Task to carry out: Print everything in the material from the line containing "Barbie Fairytopía: Mermaidia" down to the line containing "2018年的政策环境呈现以下两方面", keeping each line unchanged. Leave the pictures out.

Data to process:
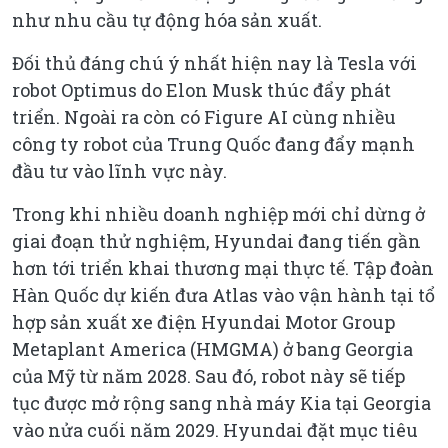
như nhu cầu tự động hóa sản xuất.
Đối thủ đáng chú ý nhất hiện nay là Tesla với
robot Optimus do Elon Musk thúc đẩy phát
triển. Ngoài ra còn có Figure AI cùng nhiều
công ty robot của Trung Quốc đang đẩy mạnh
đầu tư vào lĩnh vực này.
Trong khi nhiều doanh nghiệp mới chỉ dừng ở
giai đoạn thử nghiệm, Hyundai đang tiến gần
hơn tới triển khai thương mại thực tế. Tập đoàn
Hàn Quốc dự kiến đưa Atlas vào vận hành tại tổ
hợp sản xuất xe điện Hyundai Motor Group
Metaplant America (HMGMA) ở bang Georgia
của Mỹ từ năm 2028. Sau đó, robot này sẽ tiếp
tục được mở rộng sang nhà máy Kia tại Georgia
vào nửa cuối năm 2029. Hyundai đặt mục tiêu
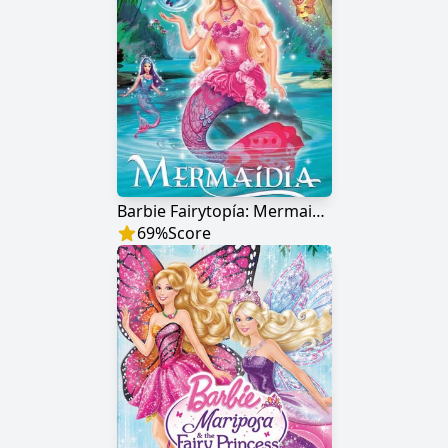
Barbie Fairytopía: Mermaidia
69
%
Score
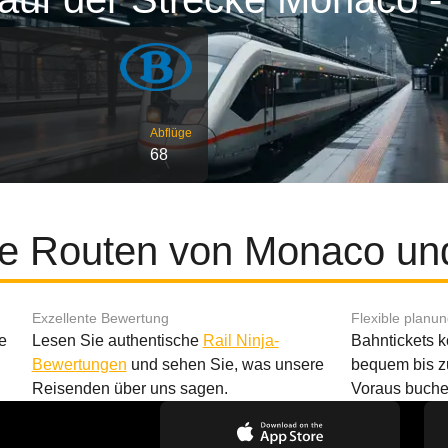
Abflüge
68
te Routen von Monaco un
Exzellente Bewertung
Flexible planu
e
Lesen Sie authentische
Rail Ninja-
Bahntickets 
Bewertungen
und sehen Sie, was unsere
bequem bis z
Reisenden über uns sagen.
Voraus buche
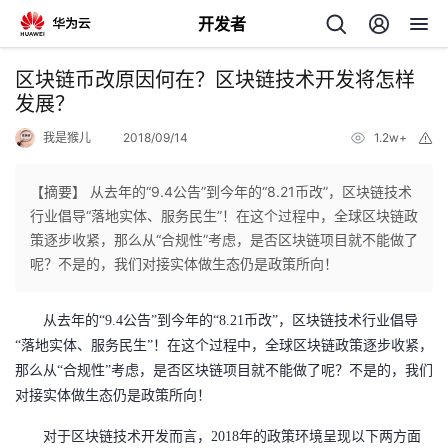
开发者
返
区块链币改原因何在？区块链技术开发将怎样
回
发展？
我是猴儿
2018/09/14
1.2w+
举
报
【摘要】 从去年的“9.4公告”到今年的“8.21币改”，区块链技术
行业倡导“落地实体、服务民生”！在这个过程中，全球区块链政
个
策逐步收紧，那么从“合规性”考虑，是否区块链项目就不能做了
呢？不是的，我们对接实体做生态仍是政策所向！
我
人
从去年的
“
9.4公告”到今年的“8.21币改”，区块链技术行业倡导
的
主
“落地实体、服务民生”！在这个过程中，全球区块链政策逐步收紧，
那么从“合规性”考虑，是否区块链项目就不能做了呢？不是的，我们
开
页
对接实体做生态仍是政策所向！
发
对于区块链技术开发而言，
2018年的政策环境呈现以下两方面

--

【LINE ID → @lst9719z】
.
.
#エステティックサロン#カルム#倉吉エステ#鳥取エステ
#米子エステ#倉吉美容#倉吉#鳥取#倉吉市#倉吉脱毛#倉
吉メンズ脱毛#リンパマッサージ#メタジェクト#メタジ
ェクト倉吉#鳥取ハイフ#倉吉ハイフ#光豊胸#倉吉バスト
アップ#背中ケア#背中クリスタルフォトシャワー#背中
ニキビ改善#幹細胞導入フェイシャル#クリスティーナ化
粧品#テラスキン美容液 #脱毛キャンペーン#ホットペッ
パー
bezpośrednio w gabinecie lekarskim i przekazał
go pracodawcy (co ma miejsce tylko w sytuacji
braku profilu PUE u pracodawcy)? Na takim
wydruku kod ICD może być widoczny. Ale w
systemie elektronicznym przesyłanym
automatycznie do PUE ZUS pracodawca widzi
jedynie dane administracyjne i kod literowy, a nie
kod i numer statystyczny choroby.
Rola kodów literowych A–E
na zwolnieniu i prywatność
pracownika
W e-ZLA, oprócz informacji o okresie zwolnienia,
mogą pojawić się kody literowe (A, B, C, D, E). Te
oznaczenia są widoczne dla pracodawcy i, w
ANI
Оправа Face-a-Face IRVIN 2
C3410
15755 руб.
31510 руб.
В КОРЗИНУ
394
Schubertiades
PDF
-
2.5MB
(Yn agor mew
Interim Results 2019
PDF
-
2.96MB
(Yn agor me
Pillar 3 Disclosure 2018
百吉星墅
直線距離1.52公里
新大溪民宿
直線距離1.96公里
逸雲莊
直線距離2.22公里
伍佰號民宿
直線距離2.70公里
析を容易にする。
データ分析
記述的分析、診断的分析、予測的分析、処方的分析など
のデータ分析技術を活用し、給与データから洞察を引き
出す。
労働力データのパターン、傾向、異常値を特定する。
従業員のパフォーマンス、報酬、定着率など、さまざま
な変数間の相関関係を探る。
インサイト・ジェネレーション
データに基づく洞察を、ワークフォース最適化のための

Solution:
Barbie Fairytopía: Mermaidia
69
%
Score
Abflüge
68
te Routen von Monaco un
Exzellente Bewertung
Flexible planu
e
Lesen Sie authentische
Rail Ninja-
Bahntickets 
Bewertungen
und sehen Sie, was unsere
bequem bis z
Reisenden über uns sagen.
Voraus buche
开发者
返
区块链币改原因何在？区块链技术开发将怎样
回
发展？
我是猴儿
2018/09/14
1.2w+
举
报
【摘要】 从去年的“9.4公告”到今年的“8.21币改”，区块链技术
行业倡导“落地实体、服务民生”！在这个过程中，全球区块链政
个
策逐步收紧，那么从“合规性”考虑，是否区块链项目就不能做了
呢？不是的，我们对接实体做生态仍是政策所向！
我
人
从去年的
“
9.4公告”到今年的“8.21币改”，区块链技术行业倡导
的
主
“落地实体、服务民生”！在这个过程中，全球区块链政策逐步收紧，
那么从“合规性”考虑，是否区块链项目就不能做了呢？不是的，我们
开
页
对接实体做生态仍是政策所向！
发
对于区块链技术开发而言，
2018年的政策环境呈现以下两方面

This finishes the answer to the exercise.